Kroniek.
Johan de Meester en wij.
De ‘Gulden Winckel’ laat in de nieuwe jaargang ook eens de oudere letterkundigen aan het woord. Daar is natuurlik absoluut geen bezwaar tegen, als deze oudere letterkundigen dan maar zorgen, dat ze, wat de feiten betreft, behoorlik bij zijn. Bij iemand als Frans Coenen, (Januarienummer) die ondanks zijn ironiese kijk op mensen en toestanden merkwaardig jong blijft, behoeft men nooit te twijfelen of hij is bij; Johan de Meester, die in het Februarienummer aan het woord komt, is dit niet of niet meer. Hij zal het hebben over ‘zelfzucht bij de kritiek.’ Hij stelt de vraag: ‘Is het waarlijk onbehoorlijk, van den criticus de zelfverloochening te vragen, welke het Evangelie vordert van ieder mensch?’ En dan zegt hij: ‘Al dadelijk bots ik hier op hen - zij zijn zoo velen en verscheiden! - die zich dat boek toeëigenen als een bezit, waar ik geen deel aan hebben mag. Inderdaad is er in het moeras van Ds. Wittewrongel met die begenadigden van diverse pluimage zelden land te bezeilen. Toch hééft er een orthodox tijdschrift bestaan, waar o.a. “Schrijver” in schreef (van As), dat de litteratuur om de litteratuur nam, de grieven uitsprak, die orthodoxen moesten hebben, doch ondanks of na die bezwaren waardeerde. Het is een witte raaf gebleven in onze confessioneele contrijen.’

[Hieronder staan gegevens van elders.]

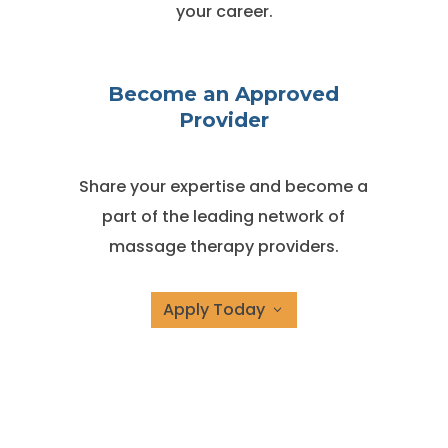
your career.
Become an Approved
Provider
Share your expertise and become a
part of the leading network of
massage therapy providers.
Apply Today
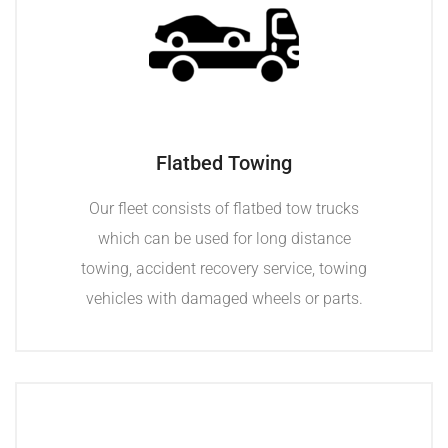
Flatbed Towing
Our fleet consists of flatbed tow trucks
which can be used for long distance
towing, accident recovery service, towing
vehicles with damaged wheels or parts.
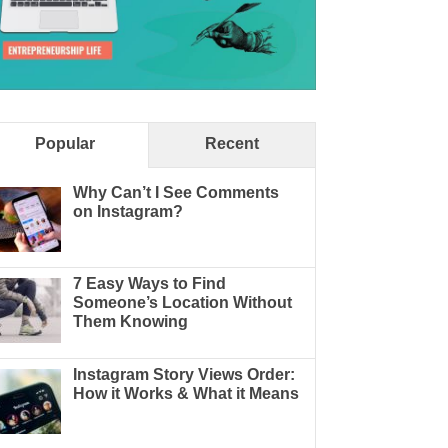
Popular
Recent
Why Can’t I See Comments
on Instagram?
7 Easy Ways to Find
Someone’s Location Without
Them Knowing
Instagram Story Views Order:
How it Works & What it Means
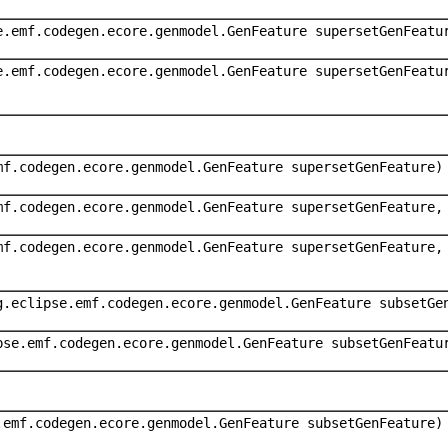
e.emf.codegen.ecore.genmodel.GenFeature supersetGenFeatu
e.emf.codegen.ecore.genmodel.GenFeature supersetGenFeatu
mf.codegen.ecore.genmodel.GenFeature supersetGenFeature)
mf.codegen.ecore.genmodel.GenFeature supersetGenFeature,
mf.codegen.ecore.genmodel.GenFeature supersetGenFeature,
g.eclipse.emf.codegen.ecore.genmodel.GenFeature subsetGe
pse.emf.codegen.ecore.genmodel.GenFeature subsetGenFeatu
.emf.codegen.ecore.genmodel.GenFeature subsetGenFeature)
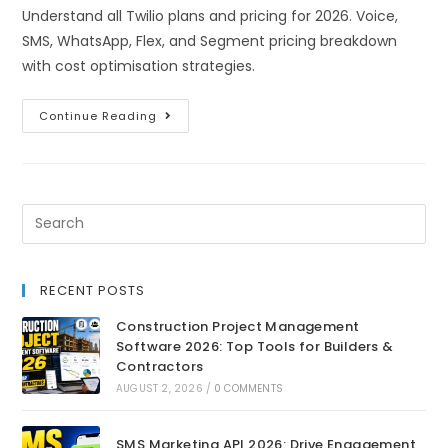
Understand all Twilio plans and pricing for 2026. Voice,
SMS, WhatsApp, Flex, and Segment pricing breakdown
with cost optimisation strategies.
Continue Reading
RECENT POSTS
Construction Project Management
Software 2026: Top Tools for Builders &
Contractors
AUGUST 2, 2026
/
0 COMMENTS
SMS Marketing API 2026: Drive Engagement,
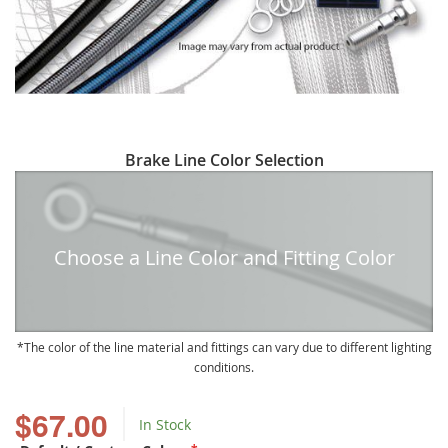
Skip
Brake Line Color Selection
to
the
beginning
of
Choose a Line Color and Fitting Color
the
images
gallery
The color of the line material and fittings can vary due to different lighting
conditions.
$67.00
In Stock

Deze passage bewijst twee dingen. In de eerste plaats dat de Meester weinig begrijpt van de moeilikheden waarvoor het probleem Christendom - kunst de orthodoxe Protestanten stelt.
In de twede plaats dat de Meester, wat de feiten betreft, niet meer bij is.
Dat een kunstwerk, als aestheties gewrocht, zijn eigen wetten heeft, onafhankelik van de ethica, wie zal het ontkennen? Maar daarmee zijn we er nog niet. Schoonheid staat nu eenmaal niet los van ethica; Christus is de vervulling van beide, omdat Hij de vervulling van het gehele leven is. Daarom is het voor de orthodoxe Christen in laatste instantie nooit voldoende om te vragen: voldoet het werk ons uit aesthetisch oogpunt, maar staat er achter deze vraag nog een andere: brengt het werk ons levenswinst; weegt de schoonheidsverrijking, die het ons geven kan, op tegen de neertrekkende invloed, die er soms in ander opzicht van uit kan gaan?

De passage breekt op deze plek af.